Explainer: Immigration detention and COVID-19

Everyone deserves to be safe in the face of COVID-19, but immigration detention facilities in Australia are creating unacceptable health risks.

Why do we need to reduce the number of people in immigration detention?

Government and expert advice makes it clear that the risk of rapid outbreaks of COVID-19 in Australia is likely to persist for the foreseeable future.

Unfortunately, people in detention facilities remain among the most at risk of contracting COVID-19. This is because detention facilities are densely populated and people held there have no choice but to share bedrooms, bathrooms and other facilities, making physical distancing impossible.

Without urgent action to reduce the number of people in immigration detention, infectious disease experts and peak medical bodies have warned that it is only a matter of time until these places become hotspots for COVID-19.

What are the consequences of COVID-19 getting into detention facilities?

The consequences of an outbreak of COVID-19 would be devastating. Because people are held so close together, medical experts advise that the virus would spread rapidly through the population in these centres. Many detainees are already terrified at the prospect of contracting COVID-19 and the fact they are unable to protect themselves from transmission. 

Many of the people held in immigration detention have underlying health conditions that put them at high risk of serious illness or death if they are infected. This includes refugees who were brought to Australia specifically for the purpose of receiving medical treatment for serious health conditions.

What are the consequences for the broader community?

A COVID-19 outbreak in immigration detention facilities poses a threat not only to the people held there, but also the broader community. If the virus spreads through the people and staff held in these facilities, it will also spread throughout the community. Like cruise ships, detention centres can act as ‘epidemiological pumps’ which drive the spread of the disease among the wider community, due to the constant rotation of large numbers of staff.

These detention facilities pose a real risk of producing a second wave of infections, undermining the progress made to stop the spread of the virus in Australia. This has occurred in Singapore, where early success in controlling transmission was undermined by a second wave of infections originating from dormitories where workers with inadequate support were living in close quarters to each other.

What are other countries doing?

Numerous other countries have already acted to reduce the numbers of people in detention in response to the COVID-19 crisis.

  • Canada: By May 2020, the Canadian Government had released more than half of the immigration detainees in provincial jails and immigration holding centres.

  • United Kingdom: In late March 2020 the Home Office released 300 people from  immigration detention to reduce the risk of COVID-19 infection spreading. Almost three quarters of people in immigration detention have been released since January.

  • Spain: By early April, 90% of people in immigration detention had been released after the  the Spanish Ministry of the Interior implemented a policy of individualised assessments aimed at releasing non-citizens detained for the purposes of removal to their home countries.

  • Belgium: In late March authorities released an estimated 300 people because detention conditions did not allow them to enforce safe social distancing measures. [1]

  • United States of America: The Federal Government has been forced by court order to take action. On 21 April 2020, a Federal Judge ordered Immigration and Customs Enforcement (ICE) to consider release of anyone in immigration detention with COVID-19 risk factors after finding ICE’s response to have been slow, insufficient and to have put lives in jeopardy. [2] Earlier, ten people in Philadelphia were released after a Federal Judge ruled that ICE was incapable of protecting them from COVID-19 infection in detention. [3]

How can the Government reduce the number of people in immigration detention?

The Australian Government is able to urgently reduce the population of its immigration detention facilities by using existing powers. This can be done by:

  1. Granting Bridging Visas to allow people to live in the community for a specified period of time.
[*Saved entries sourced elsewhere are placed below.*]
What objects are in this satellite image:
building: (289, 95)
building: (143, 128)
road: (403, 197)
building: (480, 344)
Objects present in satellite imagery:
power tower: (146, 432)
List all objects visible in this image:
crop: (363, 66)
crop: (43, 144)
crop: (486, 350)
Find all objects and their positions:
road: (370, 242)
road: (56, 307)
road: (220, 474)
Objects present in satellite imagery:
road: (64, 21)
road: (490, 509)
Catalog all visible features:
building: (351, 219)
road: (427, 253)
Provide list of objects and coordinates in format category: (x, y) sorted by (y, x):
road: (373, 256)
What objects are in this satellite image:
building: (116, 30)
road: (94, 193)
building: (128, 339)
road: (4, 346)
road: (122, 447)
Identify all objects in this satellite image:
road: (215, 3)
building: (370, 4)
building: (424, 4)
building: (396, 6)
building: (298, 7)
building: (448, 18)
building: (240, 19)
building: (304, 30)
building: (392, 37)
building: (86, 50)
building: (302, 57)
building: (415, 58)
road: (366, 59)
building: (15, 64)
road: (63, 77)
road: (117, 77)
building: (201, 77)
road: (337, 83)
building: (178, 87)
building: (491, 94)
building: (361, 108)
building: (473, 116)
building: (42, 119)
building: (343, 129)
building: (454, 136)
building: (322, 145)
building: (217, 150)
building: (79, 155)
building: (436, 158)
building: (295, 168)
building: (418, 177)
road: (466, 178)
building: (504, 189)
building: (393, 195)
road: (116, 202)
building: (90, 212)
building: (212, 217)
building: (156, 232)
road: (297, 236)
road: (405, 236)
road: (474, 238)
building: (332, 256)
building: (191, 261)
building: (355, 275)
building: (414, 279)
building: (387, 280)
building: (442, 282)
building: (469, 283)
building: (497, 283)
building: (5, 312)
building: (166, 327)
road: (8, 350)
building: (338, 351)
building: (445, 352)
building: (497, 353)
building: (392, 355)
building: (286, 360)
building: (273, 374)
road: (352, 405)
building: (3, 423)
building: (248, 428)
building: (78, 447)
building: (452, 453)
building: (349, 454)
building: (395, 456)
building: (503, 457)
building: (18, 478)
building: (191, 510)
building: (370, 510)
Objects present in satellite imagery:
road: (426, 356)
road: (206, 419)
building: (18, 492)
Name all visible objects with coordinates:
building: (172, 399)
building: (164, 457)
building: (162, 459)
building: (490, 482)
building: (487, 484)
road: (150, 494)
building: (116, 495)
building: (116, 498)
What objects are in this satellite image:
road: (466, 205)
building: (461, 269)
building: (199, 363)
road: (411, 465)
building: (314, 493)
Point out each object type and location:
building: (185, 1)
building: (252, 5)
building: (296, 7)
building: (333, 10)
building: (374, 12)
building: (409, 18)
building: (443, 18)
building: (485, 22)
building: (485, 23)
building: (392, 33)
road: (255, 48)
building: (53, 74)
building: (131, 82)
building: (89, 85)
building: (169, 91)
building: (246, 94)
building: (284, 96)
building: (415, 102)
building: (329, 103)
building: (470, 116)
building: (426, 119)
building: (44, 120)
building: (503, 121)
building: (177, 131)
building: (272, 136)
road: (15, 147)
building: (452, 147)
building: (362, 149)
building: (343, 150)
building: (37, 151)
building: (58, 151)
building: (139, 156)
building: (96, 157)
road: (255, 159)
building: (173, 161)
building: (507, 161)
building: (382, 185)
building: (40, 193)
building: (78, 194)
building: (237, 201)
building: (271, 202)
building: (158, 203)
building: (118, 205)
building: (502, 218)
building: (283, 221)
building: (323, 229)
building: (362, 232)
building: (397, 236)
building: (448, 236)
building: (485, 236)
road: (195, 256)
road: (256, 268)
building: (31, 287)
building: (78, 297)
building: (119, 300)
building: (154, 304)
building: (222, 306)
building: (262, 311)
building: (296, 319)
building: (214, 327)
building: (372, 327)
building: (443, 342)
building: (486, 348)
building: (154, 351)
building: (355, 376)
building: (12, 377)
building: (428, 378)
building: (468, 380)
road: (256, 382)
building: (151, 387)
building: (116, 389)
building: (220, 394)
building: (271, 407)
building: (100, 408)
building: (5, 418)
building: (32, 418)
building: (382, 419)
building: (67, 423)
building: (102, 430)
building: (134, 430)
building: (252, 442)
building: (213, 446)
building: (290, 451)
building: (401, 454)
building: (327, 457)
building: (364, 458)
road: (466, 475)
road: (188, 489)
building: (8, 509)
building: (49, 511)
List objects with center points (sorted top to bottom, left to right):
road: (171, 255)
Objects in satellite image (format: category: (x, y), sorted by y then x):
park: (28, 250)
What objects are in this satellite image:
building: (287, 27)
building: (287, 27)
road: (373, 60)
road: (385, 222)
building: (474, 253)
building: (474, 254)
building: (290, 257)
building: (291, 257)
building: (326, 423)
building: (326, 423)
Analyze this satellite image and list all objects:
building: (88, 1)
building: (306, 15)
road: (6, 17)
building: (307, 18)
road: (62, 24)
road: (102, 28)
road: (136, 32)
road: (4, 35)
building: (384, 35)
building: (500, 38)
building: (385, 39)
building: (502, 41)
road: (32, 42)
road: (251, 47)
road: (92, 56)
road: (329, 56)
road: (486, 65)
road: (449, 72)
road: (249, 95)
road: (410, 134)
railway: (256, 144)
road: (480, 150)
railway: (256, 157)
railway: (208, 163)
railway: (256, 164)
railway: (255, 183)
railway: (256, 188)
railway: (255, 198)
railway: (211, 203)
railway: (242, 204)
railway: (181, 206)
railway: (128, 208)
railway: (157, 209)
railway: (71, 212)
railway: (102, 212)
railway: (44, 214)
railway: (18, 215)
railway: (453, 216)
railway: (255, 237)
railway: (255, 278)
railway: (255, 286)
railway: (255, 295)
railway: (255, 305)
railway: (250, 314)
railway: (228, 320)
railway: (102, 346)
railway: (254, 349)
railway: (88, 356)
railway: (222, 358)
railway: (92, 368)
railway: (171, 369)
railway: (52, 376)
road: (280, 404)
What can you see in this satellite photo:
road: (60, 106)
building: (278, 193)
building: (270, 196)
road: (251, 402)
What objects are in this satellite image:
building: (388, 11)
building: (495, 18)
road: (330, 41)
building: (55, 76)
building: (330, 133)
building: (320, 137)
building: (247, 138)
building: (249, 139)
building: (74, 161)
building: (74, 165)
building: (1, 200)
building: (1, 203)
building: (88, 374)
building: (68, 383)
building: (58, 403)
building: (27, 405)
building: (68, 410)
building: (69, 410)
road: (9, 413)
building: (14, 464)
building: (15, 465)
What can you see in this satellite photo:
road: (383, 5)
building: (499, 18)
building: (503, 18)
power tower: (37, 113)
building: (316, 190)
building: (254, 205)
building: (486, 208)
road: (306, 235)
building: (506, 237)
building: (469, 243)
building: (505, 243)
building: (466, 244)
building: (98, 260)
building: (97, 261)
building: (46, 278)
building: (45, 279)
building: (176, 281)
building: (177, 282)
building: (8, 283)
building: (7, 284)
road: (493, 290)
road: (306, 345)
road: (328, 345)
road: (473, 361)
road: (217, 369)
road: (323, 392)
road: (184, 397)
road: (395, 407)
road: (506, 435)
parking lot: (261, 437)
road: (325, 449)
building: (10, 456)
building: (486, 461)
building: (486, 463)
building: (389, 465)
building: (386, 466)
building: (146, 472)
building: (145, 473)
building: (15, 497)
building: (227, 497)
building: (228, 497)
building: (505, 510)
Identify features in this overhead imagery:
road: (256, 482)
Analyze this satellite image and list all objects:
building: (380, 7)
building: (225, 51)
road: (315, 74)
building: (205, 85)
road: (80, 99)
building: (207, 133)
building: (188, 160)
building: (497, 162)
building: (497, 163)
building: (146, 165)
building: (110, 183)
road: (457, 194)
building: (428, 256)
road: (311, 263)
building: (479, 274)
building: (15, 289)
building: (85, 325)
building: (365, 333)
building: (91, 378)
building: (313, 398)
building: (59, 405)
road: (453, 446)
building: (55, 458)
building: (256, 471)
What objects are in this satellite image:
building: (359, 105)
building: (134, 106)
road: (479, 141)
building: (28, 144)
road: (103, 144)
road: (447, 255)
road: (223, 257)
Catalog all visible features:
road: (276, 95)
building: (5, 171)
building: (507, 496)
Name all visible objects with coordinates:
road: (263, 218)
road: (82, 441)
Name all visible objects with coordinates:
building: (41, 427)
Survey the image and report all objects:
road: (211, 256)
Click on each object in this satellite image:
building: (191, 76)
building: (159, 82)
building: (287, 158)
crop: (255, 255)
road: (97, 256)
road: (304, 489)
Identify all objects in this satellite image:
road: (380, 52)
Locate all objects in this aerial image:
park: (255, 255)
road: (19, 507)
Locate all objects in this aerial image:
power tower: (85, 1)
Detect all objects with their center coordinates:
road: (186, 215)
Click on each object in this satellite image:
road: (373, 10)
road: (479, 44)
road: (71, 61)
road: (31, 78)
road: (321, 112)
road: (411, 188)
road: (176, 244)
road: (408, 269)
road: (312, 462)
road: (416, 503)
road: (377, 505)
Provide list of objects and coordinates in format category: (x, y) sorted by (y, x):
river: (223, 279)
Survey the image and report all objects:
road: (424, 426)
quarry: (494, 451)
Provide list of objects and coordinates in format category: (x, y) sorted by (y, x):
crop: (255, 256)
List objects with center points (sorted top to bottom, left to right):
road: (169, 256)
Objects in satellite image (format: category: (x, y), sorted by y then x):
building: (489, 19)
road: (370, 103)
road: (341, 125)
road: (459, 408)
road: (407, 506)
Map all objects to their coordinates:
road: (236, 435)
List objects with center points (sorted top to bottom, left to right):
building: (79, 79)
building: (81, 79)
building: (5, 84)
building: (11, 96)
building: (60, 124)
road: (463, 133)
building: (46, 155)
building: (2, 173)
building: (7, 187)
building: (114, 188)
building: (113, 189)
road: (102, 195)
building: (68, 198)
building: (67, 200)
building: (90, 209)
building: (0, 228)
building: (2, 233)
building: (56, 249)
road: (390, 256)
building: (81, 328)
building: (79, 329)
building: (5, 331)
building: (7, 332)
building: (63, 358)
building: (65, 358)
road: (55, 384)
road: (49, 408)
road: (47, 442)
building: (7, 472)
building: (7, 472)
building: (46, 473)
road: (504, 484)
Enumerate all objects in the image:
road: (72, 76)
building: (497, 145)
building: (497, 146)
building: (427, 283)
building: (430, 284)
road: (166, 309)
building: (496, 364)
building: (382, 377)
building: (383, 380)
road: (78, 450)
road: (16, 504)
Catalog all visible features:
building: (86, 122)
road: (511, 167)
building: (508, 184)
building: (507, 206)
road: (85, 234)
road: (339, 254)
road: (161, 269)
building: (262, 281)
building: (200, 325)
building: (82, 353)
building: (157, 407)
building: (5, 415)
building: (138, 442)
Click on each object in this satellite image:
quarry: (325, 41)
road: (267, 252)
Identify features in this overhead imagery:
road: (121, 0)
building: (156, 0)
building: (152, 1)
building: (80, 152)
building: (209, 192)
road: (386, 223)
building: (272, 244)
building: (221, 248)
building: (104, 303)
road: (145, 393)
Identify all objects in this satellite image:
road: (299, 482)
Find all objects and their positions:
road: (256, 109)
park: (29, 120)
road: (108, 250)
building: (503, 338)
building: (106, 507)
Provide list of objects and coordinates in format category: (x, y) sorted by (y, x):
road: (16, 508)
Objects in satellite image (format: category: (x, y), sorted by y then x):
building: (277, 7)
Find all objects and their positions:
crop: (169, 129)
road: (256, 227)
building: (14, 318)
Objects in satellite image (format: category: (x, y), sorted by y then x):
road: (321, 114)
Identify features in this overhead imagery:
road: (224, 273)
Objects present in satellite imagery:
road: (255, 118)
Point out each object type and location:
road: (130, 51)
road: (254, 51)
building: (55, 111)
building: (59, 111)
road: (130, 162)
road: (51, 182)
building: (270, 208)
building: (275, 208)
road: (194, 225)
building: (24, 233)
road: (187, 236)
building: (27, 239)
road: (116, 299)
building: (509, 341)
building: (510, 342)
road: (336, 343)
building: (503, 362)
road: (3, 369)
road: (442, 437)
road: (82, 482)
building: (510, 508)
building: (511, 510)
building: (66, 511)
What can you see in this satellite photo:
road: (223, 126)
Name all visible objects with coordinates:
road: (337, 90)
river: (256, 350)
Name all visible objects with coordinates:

  2. Making residence determinations to allow people to live in a community setting with appropriate support, rather than a detention facility (this is often known as 'community detention', and is already widely adopted throughout Australia).

  3. Expediting the consideration of ongoing visa applications in order to bring forward the release from detention of people who would otherwise be released in the coming months.

In implementing these processes, it is essential that people also receive social support from the Government to ensure they can survive this difficult time.

What about people held in Nauru and Papua New Guinea?

The Australian Government's responsibility for people it has detained extends to the refugees and people seeking asylum who remain in Nauru and Papua New Guinea. Worryingly, neither country has the medical facilities to respond to a widespread outbreak. Nauru has no tertiary level hospital and is ranked as one of the least prepared countries in the world. Papua New Guinea reportedly has only 14 ventilators and 500 doctors for a population of more than eight million people.

In the face of the severe threat that COVID-19 poses in these countries, the Australian Government's duty of care requires the pre-emptive transfer of people to Australia.

[1] ‘300 mensen zonder papieren vrijgelaten coronavirus zet dvz onder druk’, DeMorgen, 19 March 2020.

[2] ‘ICE delayed its pandemic response, putting detainees at ‘substantial’ risk of harm, judge finds’, The Washington Post, 21 April 2020.

[3] ‘U.S. judge orders release of 10 immigrants in Pennsylvania, calling ICE incapable of protecting them from coronavirus behind bars’, Philadelphia Inquirer, 31 March 2020.